Billie Eilish's senses are alive in 'Hit Me Hard and Soft'


Billie Eilish has been singing about looking and being looked at for almost half her life.

Now 22, he broke out at 13 when his song “Ocean Eyes” went viral on SoundCloud; “Bad Guy,” the hit single from his 2019 debut album, poked fun at his crush’s girlfriend’s suspicions: “You said he’s afraid of me? I mean, I don't see what she sees.”

Eilish still reflects on the illusory nature of perception on “Hit Me Hard and Soft,” her third studio LP in a career that has already earned her nine Grammy Awards, two Oscars, and more than 100 million followers on Instagram. The album opens with “Skinny,” a breathy ballad in which she observes that “people say I look happy just because I'm skinny.” Disappointed but not surprised, she continues her thoughts on celebrities from 2021's “Happier Than Ever,” which arrived as part of a wave of high-profile records (including those from Olivia Rodrigo and Lorde) that question the health of the era of pop social networks.

“The Internet is hungry for the cruelest kind of humor,” he sighs on “Skinny,” “And someone has to feed it.”

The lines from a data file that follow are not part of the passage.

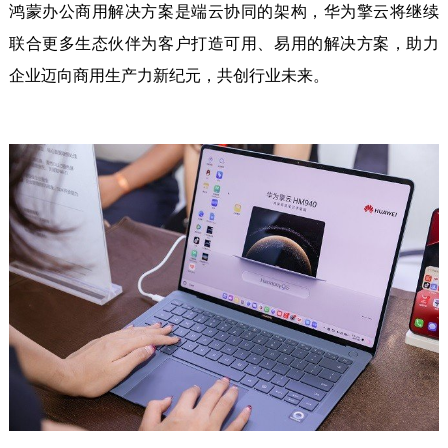
鸿蒙办公商用解决方案是端云协同的架构，华为擎云将继续
联合更多生态伙伴为客户打造可用、易用的解决方案，助力
企业迈向商用生产力新纪元，共创行业未来。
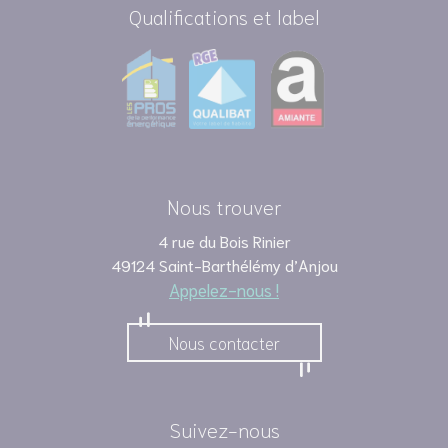
Qualifications et label
Nous trouver
4 rue du Bois Rinier
49124 Saint-Barthélémy d’Anjou
Appelez-nous !
Nous contacter
Suivez-nous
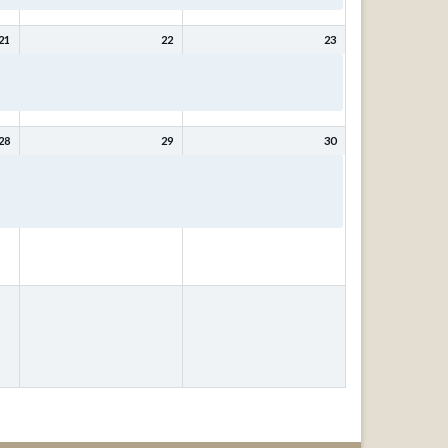
21
22
23
Bibeltage: Mit Christus
Bibeltage: Mit Christus
wird (bleibt) meine Seele
wird (bleibt) meine Seele
gesund mit Kurt Schneck
gesund mit Kurt Schneck
28
29
30
ür
Bibeltage: Wer weiß, wofür
Bibeltage: Wer weiß, wofür
das
es gut ist? – Fragen, die das
es gut ist? – Fragen, die das
Leben stellt! mit Johann
Leben stellt! mit Johann
Ubben
Ubben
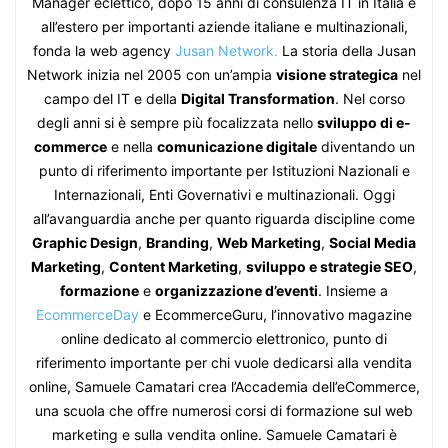
Manager eclettico, dopo 15 anni di consulenza IT in Italia e
all’estero per importanti aziende italiane e multinazionali,
fonda la web agency
Jusan Network.
La storia della Jusan
Network inizia nel 2005 con un’ampia
visione strategica
nel
campo del IT e della
Digital Transformation
. Nel corso
degli anni si è sempre più focalizzata nello
sviluppo di e-
commerce
e nella
comunicazione digitale
diventando un
punto di riferimento importante per Istituzioni Nazionali e
Internazionali, Enti Governativi e multinazionali. Oggi
all’avanguardia anche per quanto riguarda discipline come
Graphic Design
,
Branding
,
Web Marketing
,
Social Media
Marketing
,
Content Marketing
,
sviluppo e strategie SEO
,
formazione
e
organizzazione d’eventi
. Insieme a
EcommerceDay
e EcommerceGuru, l’innovativo magazine
online dedicato al commercio elettronico, punto di
riferimento importante per chi vuole dedicarsi alla vendita
online, Samuele Camatari crea l’Accademia dell’eCommerce,
una scuola che offre numerosi corsi di formazione sul web
marketing e sulla vendita online. Samuele Camatari è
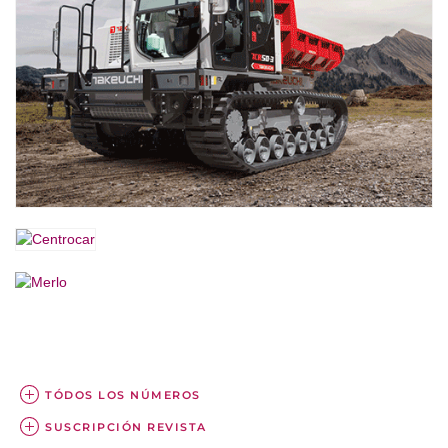
TÓDOS LOS NÚMEROS
SUSCRIPCIÓN REVISTA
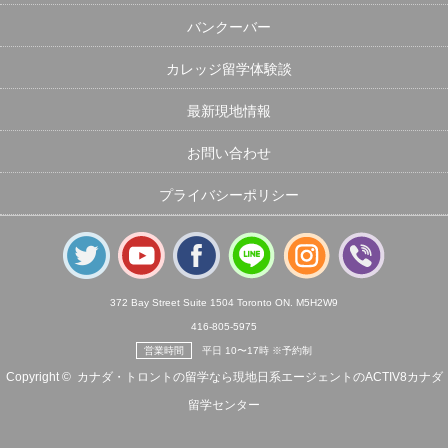
バンクーバー
カレッジ留学体験談
最新現地情報
お問い合わせ
プライバシーポリシー
372 Bay Street Suite 1504 Toronto ON. M5H2W9
416-805-5975
営業時間
平日 10〜17時 ※予約制
Copyright ©
カナダ・トロントの留学なら現地日系エージェントのACTIV8カナダ
留学センター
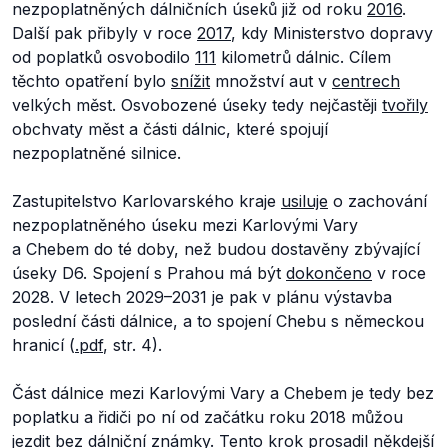
nezpoplatněných dálničních úseků již od roku
2016
.
Další pak přibyly v roce
2017
, kdy Ministerstvo dopravy
od poplatků osvobodilo
111
kilometrů dálnic. Cílem
těchto opatření bylo
snížit
množství aut v
centrech
velkých měst. Osvobozené úseky tedy nejčastěji
tvořily
obchvaty měst a části dálnic, které spojují
nezpoplatněné silnice.
Zastupitelstvo Karlovarského kraje
usiluje
o zachování
nezpoplatněného úseku mezi Karlovými Vary
a Chebem do té doby, než budou dostavěny zbývající
úseky D6. Spojení s Prahou má být
dokončeno
v roce
2028. V letech 2029–2031 je pak v plánu výstavba
poslední části dálnice, a to spojení Chebu s německou
hranicí (
.pdf
, str. 4).
Část dálnice mezi Karlovými Vary a Chebem je tedy bez
poplatku a řidiči po ní od začátku roku 2018 můžou
jezdit bez dálniční známky. Tento krok prosadil někdejší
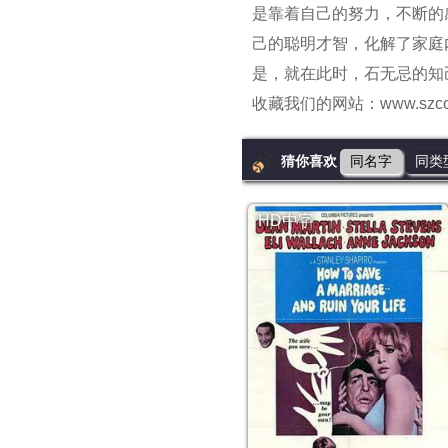
是靠着自己的努力，不断的
己的聪明才智，化解了家庭
是，就在此时，石无忌的知
收藏我们的网站：www.szcor
猜你喜欢
同名字
同类
HD中字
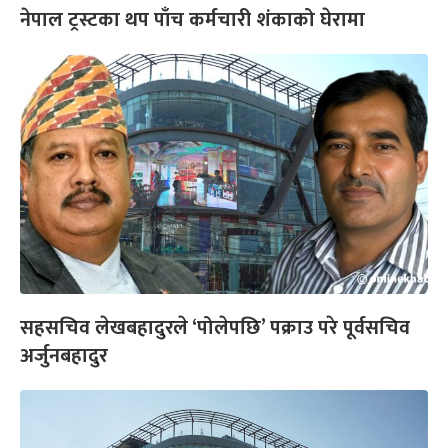
नेपाल ट्रस्टका थप पाँच कर्मचारी शंकाको घेरामा
सहसचिव लेखबहादुरले ‘पोलेपछि’ पक्राउ परे पूर्वसचिव
अर्जुनबहादुर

However, as the title suggests, the dazzling “Hit Me Hard and Soft” goes beyond the quest to explore the more tactile pleasures and risks of Eilish's other senses. Sequenced intentionally, no doubt, right after “Skinny,” “Lunch” is a funky commentary on enjoying a woman’s body – “She dances on my tongue / Tastes like she could be the one” – while the grounded “ Wildflower” compares everything from her involvement in a love triangle to the torture of being burned alive: “You say no one knows you that well,” she continues, “but every time you touch me I wonder how it felt.”

With 10 songs in just under 45 minutes (a study in sharpness here in the era of “Cowboy Carter” and “The Tortured Poets Department”), Eilish's album gives the impression of someone who has accepted the unnatural demands of stardom and He wants to discover how to live a full life despite them.

“Hit Me Hard and Soft” primarily champions Eilish's signature electro-goth sound: the mix of folky guitars, glassy synths, and programmed beats she's been developing with her brother and producer, Finneas, since the two started making music in his parents' house in Parque de las Tierras Altas. But the new emotional release in its storytelling extends to the adventurous structures of songs like “L'Amour de Ma Vie,” which begins as a low-key soul shuffle before transforming into a propulsive rave jam, and “Bittersuite,” which does well in its title with three different parts.

In an unusual move for this proudly self-contained duo, Eilish and Finneas acknowledged the studio contributions of their touring drummer, Andrew Marshall, and the Attacca string quartet (though both fit neatly into the brothers' established sonic universe). What registers as a bigger change is the boldness of Eilish's singing: Long known as a committed whisperer, she sings here in a way we've never heard from her before; It's totally thrilling to watch her rise, rise, rise on “The Greatest,” a fast-paced rock song about unrequited love in which she congratulates herself for surviving “all the times I waited for you to want me naked.”

That survivor's chutzpah resurfaces in the hidden “The Diner,” which she narrates from the imagined perspective of a stalker; the song is full of haunting details: “I came through the kitchen looking for something to eat / I left a business card so they knew it was me.” However, Eilish, who presumably drew from real-life experiences she spoke about, performs the song with a smile. He even offers her version of an upbeat summer bop on “Birds of a Feather,” with the promise of endless devotion over lush acoustic guitars with a laid-back groove.

“I want you to see how I see you,” he tells his lover: a new application of an old instinct.